Memory usage during backpropagation

I’m hoping to use a very large, pretrained, 80 layer transformer-based language model for a new task. My plan is to finetune the language model on my dataset and then use activations from the 40th layer of the language model to train simple linear probes on my new task.

For finetuning the model, I don’t have the memory capacity to train the whole model. I only have the ability to store gradients for one layer at a time on my GPU. So, I’m planning to set param.requires_grad as true for just the 40th layer of the model, and false for the rest. If I did this, would Pytorch still hold the gradients for the 41st-80th layers in memory for backpropagation? Or, would it be able to delete gradients as it backpropagates. I’m thinking it would be possible to calculate gradients for the 80th layer, backpropagate gradients for the 79th, delete gradients for the 80th, etc… so that gradients for only one transformer are stored at a time.

Hi @Marco_Conati

Setting requires_grad(False) detaches the weights from the computational graph, so it will not be used in backpropagation.

gradients for only one transformer are stored at a time

See torch.utils.checkpoint for this. Hope this helps!

Oh checkpoint looks very helpful. Thanks!

How does Pytorch calculate gradients for parameters earlier in the model if requires_grad is set to False at later layers?

For example, if I had a sequential model of linear layers and set requires_grad(False) at the final layer, how can earlier layers backpropogate gradients? Doesn’t it break the chain rule?

The gradients of earlier parameters do not depend on the gradients of later parameters.

To calculate gradients of earlier parameters, autograd only requires the gradients w.r.t inputs or intermediary values in the network.
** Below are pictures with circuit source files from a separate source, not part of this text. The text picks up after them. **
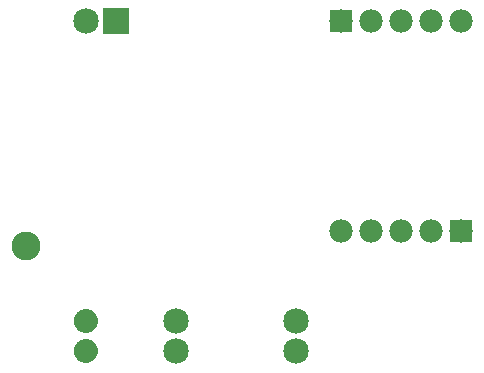
<source format=gbs>
G04 MADE WITH FRITZING*
G04 WWW.FRITZING.ORG*
G04 DOUBLE SIDED*
G04 HOLES PLATED*
G04 CONTOUR ON CENTER OF CONTOUR VECTOR*
%ASAXBY*%
%FSLAX23Y23*%
%MOIN*%
%OFA0B0*%
%SFA1.0B1.0*%
%ADD10C,0.077559*%
%ADD11C,0.085000*%
%ADD12C,0.096614*%
%ADD13R,0.077559X0.077559*%
%ADD14R,0.085000X0.085000*%
%ADD15R,0.001000X0.001000*%
%LNMASK0*%
G90*
G70*
G54D10*
X1572Y572D03*
X1472Y572D03*
X1372Y572D03*
X1272Y572D03*
X1172Y572D03*
X1172Y1272D03*
X1272Y1272D03*
X1372Y1272D03*
X1472Y1272D03*
X1572Y1272D03*
G54D11*
X622Y172D03*
X1022Y172D03*
X622Y272D03*
X1022Y272D03*
X422Y1272D03*
X322Y1272D03*
G54D12*
X122Y522D03*
G54D13*
X1572Y572D03*
X1172Y1272D03*
G54D14*
X422Y1272D03*
G54D15*
X317Y313D02*
X326Y313D01*
X312Y312D02*
X331Y312D01*
X309Y311D02*
X334Y311D01*
X306Y310D02*
X337Y310D01*
X304Y309D02*
X339Y309D01*
X302Y308D02*
X341Y308D01*
X301Y307D02*
X343Y307D01*
X299Y306D02*
X344Y306D01*
X298Y305D02*
X345Y305D01*
X296Y304D02*
X347Y304D01*
X295Y303D02*
X348Y303D01*
X294Y302D02*
X349Y302D01*
X293Y301D02*
X350Y301D01*
X292Y300D02*
X351Y300D01*
X291Y299D02*
X352Y299D01*
X291Y298D02*
X352Y298D01*
X290Y297D02*
X353Y297D01*
X289Y296D02*
X354Y296D01*
X289Y295D02*
X355Y295D01*
X288Y294D02*
X355Y294D01*
X287Y293D02*
X356Y293D01*
X287Y292D02*
X356Y292D01*
X286Y291D02*
X357Y291D01*
X286Y290D02*
X357Y290D01*
X285Y289D02*
X358Y289D01*
X285Y288D02*
X358Y288D01*
X285Y287D02*
X359Y287D01*
X284Y286D02*
X359Y286D01*
X284Y285D02*
X359Y285D01*
X284Y284D02*
X359Y284D01*
X283Y283D02*
X360Y283D01*
X283Y282D02*
X360Y282D01*
X283Y281D02*
X360Y281D01*
X283Y280D02*
X360Y280D01*
X283Y279D02*
X361Y279D01*
X282Y278D02*
X361Y278D01*
X282Y277D02*
X361Y277D01*
X282Y276D02*
X361Y276D01*
X282Y275D02*
X361Y275D01*
X282Y274D02*
X361Y274D01*
X282Y273D02*
X361Y273D01*
X282Y272D02*
X361Y272D01*
X282Y271D02*
X361Y271D01*
X282Y270D02*
X361Y270D01*
X282Y269D02*
X361Y269D01*
X283Y268D02*
X361Y268D01*
X283Y267D02*
X360Y267D01*
X283Y266D02*
X360Y266D01*
X283Y265D02*
X360Y265D01*
X283Y264D02*
X360Y264D01*
X284Y263D02*
X360Y263D01*
X284Y262D02*
X359Y262D01*
X284Y261D02*
X359Y261D01*
X284Y260D02*
X359Y260D01*
X285Y259D02*
X358Y259D01*
X285Y258D02*
X358Y258D01*
X286Y257D02*
X357Y257D01*
X286Y256D02*
X357Y256D01*
X287Y255D02*
X357Y255D01*
X287Y254D02*
X356Y254D01*
X288Y253D02*
X355Y253D01*
X288Y252D02*
X355Y252D01*
X289Y251D02*
X354Y251D01*
X290Y250D02*
X353Y250D01*
X290Y249D02*
X353Y249D01*
X291Y248D02*
X352Y248D01*
X292Y247D02*
X351Y247D01*
X293Y246D02*
X350Y246D01*
X294Y245D02*
X349Y245D01*
X295Y244D02*
X348Y244D01*
X296Y243D02*
X347Y243D01*
X297Y242D02*
X346Y242D01*
X299Y241D02*
X344Y241D01*
X300Y240D02*
X343Y240D01*
X302Y239D02*
X341Y239D01*
X304Y238D02*
X340Y238D01*
X306Y237D02*
X338Y237D01*
X308Y236D02*
X335Y236D01*
X311Y235D02*
X332Y235D01*
X316Y234D02*
X327Y234D01*
X317Y213D02*
X326Y213D01*
X312Y212D02*
X331Y212D01*
X309Y211D02*
X335Y211D01*
X306Y210D02*
X337Y210D01*
X304Y209D02*
X339Y209D01*
X302Y208D02*
X341Y208D01*
X301Y207D02*
X343Y207D01*
X299Y206D02*
X344Y206D01*
X298Y205D02*
X345Y205D01*
X296Y204D02*
X347Y204D01*
X295Y203D02*
X348Y203D01*
X294Y202D02*
X349Y202D01*
X293Y201D02*
X350Y201D01*
X292Y200D02*
X351Y200D01*
X291Y199D02*
X352Y199D01*
X291Y198D02*
X352Y198D01*
X290Y197D02*
X353Y197D01*
X289Y196D02*
X354Y196D01*
X288Y195D02*
X355Y195D01*
X288Y194D02*
X355Y194D01*
X287Y193D02*
X356Y193D01*
X287Y192D02*
X356Y192D01*
X286Y191D02*
X357Y191D01*
X286Y190D02*
X357Y190D01*
X285Y189D02*
X358Y189D01*
X285Y188D02*
X358Y188D01*
X285Y187D02*
X359Y187D01*
X284Y186D02*
X359Y186D01*
X284Y185D02*
X359Y185D01*
X284Y184D02*
X360Y184D01*
X283Y183D02*
X360Y183D01*
X283Y182D02*
X360Y182D01*
X283Y181D02*
X360Y181D01*
X283Y180D02*
X360Y180D01*
X283Y179D02*
X361Y179D01*
X282Y178D02*
X361Y178D01*
X282Y177D02*
X361Y177D01*
X282Y176D02*
X361Y176D01*
X282Y175D02*
X361Y175D01*
X282Y174D02*
X361Y174D01*
X282Y173D02*
X361Y173D01*
X282Y172D02*
X361Y172D01*
X282Y171D02*
X361Y171D01*
X282Y170D02*
X361Y170D01*
X282Y169D02*
X361Y169D01*
X283Y168D02*
X361Y168D01*
X283Y167D02*
X360Y167D01*
X283Y166D02*
X360Y166D01*
X283Y165D02*
X360Y165D01*
X283Y164D02*
X360Y164D01*
X284Y163D02*
X360Y163D01*
X284Y162D02*
X359Y162D01*
X284Y161D02*
X359Y161D01*
X284Y160D02*
X359Y160D01*
X285Y159D02*
X358Y159D01*
X285Y158D02*
X358Y158D01*
X286Y157D02*
X357Y157D01*
X286Y156D02*
X357Y156D01*
X287Y155D02*
X356Y155D01*
X287Y154D02*
X356Y154D01*
X288Y153D02*
X355Y153D01*
X288Y152D02*
X355Y152D01*
X289Y151D02*
X354Y151D01*
X290Y150D02*
X353Y150D01*
X291Y149D02*
X353Y149D01*
X291Y148D02*
X352Y148D01*
X292Y147D02*
X351Y147D01*
X293Y146D02*
X350Y146D01*
X294Y145D02*
X349Y145D01*
X295Y144D02*
X348Y144D01*
X296Y143D02*
X347Y143D01*
X297Y142D02*
X346Y142D01*
X299Y141D02*
X344Y141D01*
X300Y140D02*
X343Y140D01*
X302Y139D02*
X341Y139D01*
X304Y138D02*
X339Y138D01*
X306Y137D02*
X337Y137D01*
X308Y136D02*
X335Y136D01*
X311Y135D02*
X332Y135D01*
X316Y134D02*
X327Y134D01*
D02*
G04 End of Mask0*
M02*
</source>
OTOH the values in .grad (which are not computed when requires_grad(False)) are the gradients w.r.t. the parameter; this is only used for updating the parameter.

Okay I see thanks. I think I understand how early gradients should still be calculable with requires_grad(False) down the line

I just tried to freeze all but a middle layer of my model, and I am getting a “One of the differentiated Tensors does not require grad” error. Do you have any insight into how to debug this? My initial searches online were very cryptic

I cannot reproduce this, can you share an example?